Suppliers face increasing legal risk as the Food and Drug Administration reduces emergency actions related to the novel coronavirus pandemic.
Beginning in February 2020, the FDA temporarily allows providers to use vaccines, diagnostic and antibody tests, personal protective equipment, ventilators, and antibody treatments under emergency use authorizations (US). Emergency use authorizations allow FDA to approve devices for uses that have not gone through the full approval process when the agency determines that the potential benefits of the product outweigh the potential risks.
The FDA began reversing course in recent months as new evidence emerges about the effectiveness of tests and treatments, and supply chain problems begin to subside. Last month, the FDA stopped allowing suppliers to wear unapproved respirators or reuse disinfected respirators after deciding that the nation had enough N95 masks to protect front-line workers.
That could spell trouble for providers who suddenly find themselves using unapproved devices and therapies, said William Garvin, an attorney for Buchanan Ingersoll & Rooney.
“There may be no protection for you if things go wrong and people want to sue for wearing something they think you shouldn’t have been wearing,” Garvin said.
The absence of emergency use authorizations can also make it difficult for providers to get paid when they use those devices for applications that are not fully FDA approved.

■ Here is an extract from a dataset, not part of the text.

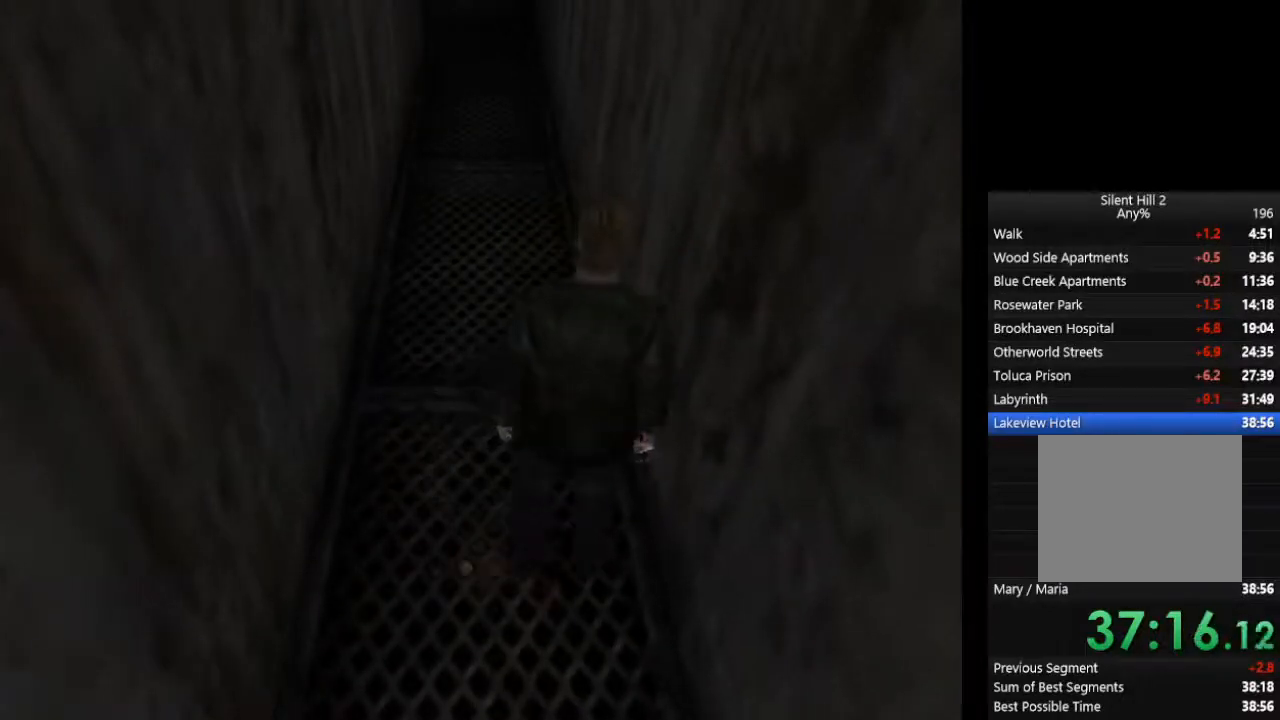
{"buttons": ["CIRCLE", "L1"], "left_stick": "up-left", "right_stick": "center", "events": [[33, "L1", "up"], [133, "L1", "down"], [200, "L1", "up"], [300, "L1", "down"], [400, "L1", "up"], [467, "L1", "down"]]}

Healthcare providers should keep track of which therapies, devices and other products they use are allowed for emergency use only, said Dr. Marcus Schabacker, CEO of ECRI, a health security organization. Suppliers also need to be aware of changes in FDA designations and know what to do if the agency revokes a temporary approval. All affected devices and therapies must be accounted for and locked or tagged. These efforts are fully documented and communicated to health system personnel.

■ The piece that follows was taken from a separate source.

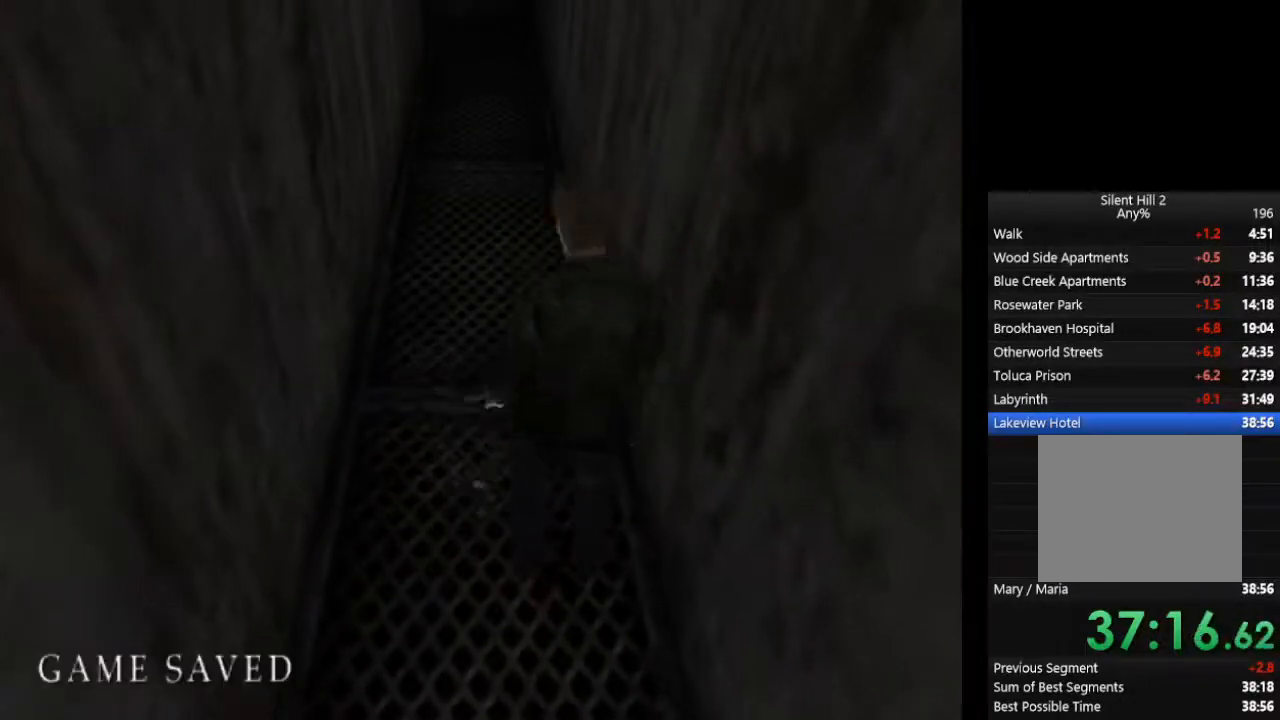
{"buttons": ["CIRCLE", "L1"], "left_stick": "up", "right_stick": "center", "events": [[67, "L1", "up"], [133, "L1", "down"], [233, "L1", "up"], [300, "L1", "down"], [333, "left_stick", "up"], [400, "L1", "up"], [500, "L1", "down"]]}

“It’s very similar to a recall,” Schabacker said. “It is basically the same process.”
Suppliers must also confirm that they understand why the FDA stopped allowing emergency use of a product because it may affect supplier contracts. Hospitals may or may not cancel the supply contracts allowed under the emergency use authorization if that status changes.
“You must ensure a smooth transition from these US products to non-US products in a way that does not affect your ability to provide services,” Garvin said.
Emergency authorizations for certain medical devices during the COVID-19 pandemic are this year’s top technological hazard, according to ECRI. These temporary approvals present safety risks for patients and liability challenges for providers because the FDA can revoke authorizations at any time. Providers are using devices under authorization for emergency use, but do not have systems to monitor their impact on patient safety, how the devices are used and when the FDA removes the authorization, Schabacker said when ECRI released its report earlier this year. anus.